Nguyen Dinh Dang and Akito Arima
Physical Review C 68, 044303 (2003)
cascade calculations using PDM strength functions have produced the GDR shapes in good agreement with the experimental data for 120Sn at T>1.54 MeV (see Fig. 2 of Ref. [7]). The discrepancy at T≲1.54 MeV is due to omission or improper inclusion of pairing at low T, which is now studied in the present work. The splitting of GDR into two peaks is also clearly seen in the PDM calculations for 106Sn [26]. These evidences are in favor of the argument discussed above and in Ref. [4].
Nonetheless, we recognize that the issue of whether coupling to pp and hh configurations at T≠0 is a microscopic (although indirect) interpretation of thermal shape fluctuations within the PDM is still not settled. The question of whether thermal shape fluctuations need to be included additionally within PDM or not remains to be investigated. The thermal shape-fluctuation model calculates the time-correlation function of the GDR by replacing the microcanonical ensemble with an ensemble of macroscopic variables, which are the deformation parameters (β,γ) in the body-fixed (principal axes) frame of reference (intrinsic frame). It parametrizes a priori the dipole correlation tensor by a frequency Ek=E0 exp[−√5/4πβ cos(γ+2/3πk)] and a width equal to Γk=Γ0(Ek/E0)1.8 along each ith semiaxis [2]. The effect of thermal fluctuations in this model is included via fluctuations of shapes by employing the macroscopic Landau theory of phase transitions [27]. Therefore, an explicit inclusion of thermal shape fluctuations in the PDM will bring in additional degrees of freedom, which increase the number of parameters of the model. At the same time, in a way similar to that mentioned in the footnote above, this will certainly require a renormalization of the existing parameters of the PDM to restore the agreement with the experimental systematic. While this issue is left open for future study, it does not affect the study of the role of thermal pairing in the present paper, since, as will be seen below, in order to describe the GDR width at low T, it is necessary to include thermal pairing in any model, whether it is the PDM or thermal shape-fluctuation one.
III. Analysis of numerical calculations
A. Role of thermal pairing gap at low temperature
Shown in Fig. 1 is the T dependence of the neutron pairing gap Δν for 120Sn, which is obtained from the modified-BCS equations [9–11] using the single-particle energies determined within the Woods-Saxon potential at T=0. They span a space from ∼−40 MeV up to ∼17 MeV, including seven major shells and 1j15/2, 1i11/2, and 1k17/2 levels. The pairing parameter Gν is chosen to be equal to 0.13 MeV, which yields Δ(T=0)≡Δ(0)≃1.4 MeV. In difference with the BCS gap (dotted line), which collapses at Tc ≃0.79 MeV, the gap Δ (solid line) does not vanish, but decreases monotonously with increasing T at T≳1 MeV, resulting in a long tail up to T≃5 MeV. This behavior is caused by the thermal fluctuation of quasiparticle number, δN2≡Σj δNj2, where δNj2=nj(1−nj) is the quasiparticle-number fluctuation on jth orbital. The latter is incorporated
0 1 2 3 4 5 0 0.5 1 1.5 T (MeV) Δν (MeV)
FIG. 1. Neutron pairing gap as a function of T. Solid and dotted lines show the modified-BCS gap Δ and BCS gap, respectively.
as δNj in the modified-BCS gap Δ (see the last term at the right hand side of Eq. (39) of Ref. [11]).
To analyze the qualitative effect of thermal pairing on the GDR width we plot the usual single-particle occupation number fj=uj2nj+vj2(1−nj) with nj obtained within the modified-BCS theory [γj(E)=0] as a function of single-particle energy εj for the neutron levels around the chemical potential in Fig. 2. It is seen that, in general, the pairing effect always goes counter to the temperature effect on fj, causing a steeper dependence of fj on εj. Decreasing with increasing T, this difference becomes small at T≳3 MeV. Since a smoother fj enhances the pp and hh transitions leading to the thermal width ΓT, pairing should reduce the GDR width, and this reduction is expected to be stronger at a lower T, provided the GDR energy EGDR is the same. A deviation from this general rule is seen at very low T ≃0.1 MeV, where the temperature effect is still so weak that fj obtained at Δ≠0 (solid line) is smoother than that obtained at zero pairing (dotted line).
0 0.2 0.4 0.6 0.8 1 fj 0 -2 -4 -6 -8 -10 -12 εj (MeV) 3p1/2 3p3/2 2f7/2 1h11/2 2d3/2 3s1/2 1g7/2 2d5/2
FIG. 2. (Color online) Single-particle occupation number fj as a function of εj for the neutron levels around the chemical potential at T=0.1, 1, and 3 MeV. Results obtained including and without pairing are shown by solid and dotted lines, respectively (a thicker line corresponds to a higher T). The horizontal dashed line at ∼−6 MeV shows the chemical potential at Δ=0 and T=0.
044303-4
==
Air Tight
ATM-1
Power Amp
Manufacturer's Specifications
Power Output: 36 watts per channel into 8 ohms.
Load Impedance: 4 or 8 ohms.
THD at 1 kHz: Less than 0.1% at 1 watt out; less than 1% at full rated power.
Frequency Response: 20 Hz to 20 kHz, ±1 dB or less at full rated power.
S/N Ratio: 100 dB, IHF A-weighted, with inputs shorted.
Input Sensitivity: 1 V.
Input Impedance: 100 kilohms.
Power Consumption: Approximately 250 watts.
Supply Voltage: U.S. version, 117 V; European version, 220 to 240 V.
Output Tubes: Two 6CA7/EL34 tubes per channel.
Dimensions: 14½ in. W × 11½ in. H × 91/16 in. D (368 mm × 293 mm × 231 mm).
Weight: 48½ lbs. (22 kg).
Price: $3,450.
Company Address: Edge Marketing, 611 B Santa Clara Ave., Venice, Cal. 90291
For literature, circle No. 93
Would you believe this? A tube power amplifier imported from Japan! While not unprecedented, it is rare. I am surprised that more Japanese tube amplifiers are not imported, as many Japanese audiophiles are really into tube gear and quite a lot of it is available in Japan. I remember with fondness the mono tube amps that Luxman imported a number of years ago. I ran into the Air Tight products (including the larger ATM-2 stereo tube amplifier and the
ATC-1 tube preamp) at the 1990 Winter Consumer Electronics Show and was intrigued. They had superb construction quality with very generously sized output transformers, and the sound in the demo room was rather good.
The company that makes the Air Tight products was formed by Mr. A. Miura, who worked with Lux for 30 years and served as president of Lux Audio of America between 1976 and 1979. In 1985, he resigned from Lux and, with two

▶ **What is needed**:
Starting at the line with "Nguyen Dinh Dang and Akito Arima" and ending at the line with "Physical Review C 68, 044303 (2003)", print each line of the listing above exactly, with no other lines.

▶ **Solution for this exercise**:
Nguyen Dinh Dang and Akito Arima
Physical Review C 68, 044303 (2003)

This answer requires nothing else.